» **Activity 1**
In the forum thread below about the ride between Aspen and CB, what was the two-day round trip distance?

» **Passage**
***

What a great adventure!


----------



## Austin Dave (Jul 7, 2010)

WOW!! That is just ....incredible. Thanks so much for doing this DC. I'm just in awe. 

d


----------



## DoubleCentury (Nov 12, 2005)

*Ride Time*

The two-day round trip distance was about 80 miles with 12,000 feet of climbing.

The trip from Aspen to CB was definitely much harder, with an actual ride time of around 6 hours. I stopped for a lot of photos, and at one point even lost the camera on the trail and had to carefully back-track. I probably lost more than an hour doing that.

The trip from CB to Aspen was faster, with this old Salsa being first to the summit in about 3 hours and an hour or so down. It started to snow on the way down. Like Don Cook said of the 1980 Tour, 'we were "Touring" like hell!"


----------



## stan lee (Mar 5, 2006)

Who had #6?

***

» **Extracted entries**
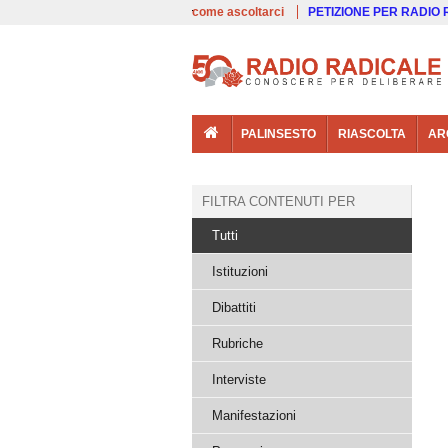
00:00
Live
come ascoltarci
PETIZIONE PER RADIO
PALINSESTO
RIASCOLTA
AR
FILTRA CONTENUTI PER
Tutti
Istituzioni
Dibattiti
Rubriche
Interviste
Manifestazioni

***

» **Activity 2**
Copy out the text read from the row above word for word, leaving out the pictures.

» **Written answer 1**
About 80 miles.

» **Written answer 2**
00:00
Live
come ascoltarci
PETIZIONE PER RADIO
PALINSESTO
RIASCOLTA
AR
FILTRA CONTENUTI PER
Tutti
Istituzioni
Dibattiti
Rubriche
Interviste
Manifestazioni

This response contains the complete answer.